If we now re-run our original SQL statement that had been using a FTS execution plan and that we couldn’t make Automatic Indexing create a VALID index because when originally run, the data clustering was too poor within the table:
SQL> select * from nickcave where code=42; 100000 rows selected. Execution Plan -------------------------------------------------------------------------------------------------------------- | Id | Operation | Name | Rows | Bytes | Cost (%CPU)| Time | -------------------------------------------------------------------------------------------------------------- | 0 | SELECT STATEMENT | | 100K | 3613K | 792 (2) | 00:00:01 | | 1 | PX COORDINATOR | | | | | | | 2 | PX SEND QC (RANDOM) | :TQ10001 | 100K | 3613K | 792 (2) | 00:00:01 | | 3 | TABLE ACCESS BY INDEX ROWID BATCHED| NICKCAVE | 100K | 3613K | 792 (2) | 00:00:01 | | 4 | BUFFER SORT | | | | | | | 5 | PX RECEIVE | | 100K | | 205 (4) | 00:00:01 | | 6 | PX SEND HASH (BLOCK ADDRESS) | :TQ10000 | 100K | | 205 (4) | 00:00:01 | | 7 | PX SELECTOR | | | | | | |* 8 | INDEX RANGE SCAN | SYS_AI_dh8pumfww3f4r | 100K | | 205 (4) | 00:00:01 | -------------------------------------------------------------------------------------------------------------- Predicate Information (identified by operation id): --------------------------------------------------- 8 - access("CODE"=42) Statistics ---------------------------------------------------------- 14 recursive calls 4 db block gets 780 consistent gets 198 physical reads 15224 redo size 2363897 bytes sent via SQL*Net to client 73914 bytes received via SQL*Net from client 6668 SQL*Net roundtrips to/from client 2 sorts (memory) 0 sorts (disk) 100000 rows processed
This query is now also finally using the newly created index, because the CBO now too deems it to be more efficient with an index based execution plan.

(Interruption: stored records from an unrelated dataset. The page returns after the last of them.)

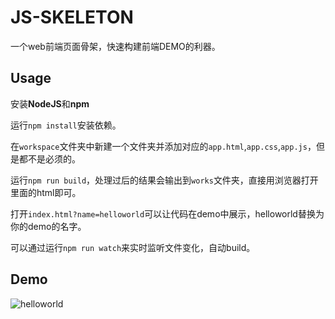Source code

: JS-SKELETON
===

一个web前端页面骨架，快速构建前端DEMO的利器。

Usage
---

安装**NodeJS**和**npm**

运行`npm install`安装依赖。

在`workspace`文件夹中新建一个文件夹并添加对应的`app.html`,`app.css`,`app.js`，但是都不是必须的。

运行`npm run build`，处理过后的结果会输出到`works`文件夹，直接用浏览器打开里面的html即可。

打开`index.html?name=helloworld`可以让代码在demo中展示，helloworld替换为你的demo的名字。

可以通过运行`npm run watch`来实时监听文件变化，自动build。

Demo
---

![helloworld](https://cloud.githubusercontent.com/assets/1061968/9709294/af1770ea-555b-11e5-8dcf-c242559124c5.png)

The moral of the story. Automatic Indexing may initially deem a potential index to not be efficient enough to be created. However, things may change such as the clustering of table data (or the distribution of data values, etc. etc.) that may make a new index now viable. This though requires a NEW SQL statement to be executed, such that a non-blacklisted SQL can invoke the Automatic Indexing process to create the necessary Automatic Index.
Of course, things may change in the future. Future releases may have the facility to automatically re-cluster the data in tables optimally based on existing workloads and may also have a mechanism to identify that things have sufficient “changed” such that previously “failed” SQL statements from an Automatic Indexing perspective may warrant reevaluation.
This has only been tested up to version Oracle Database 19.5 of the Oracle Autonomous Database environments.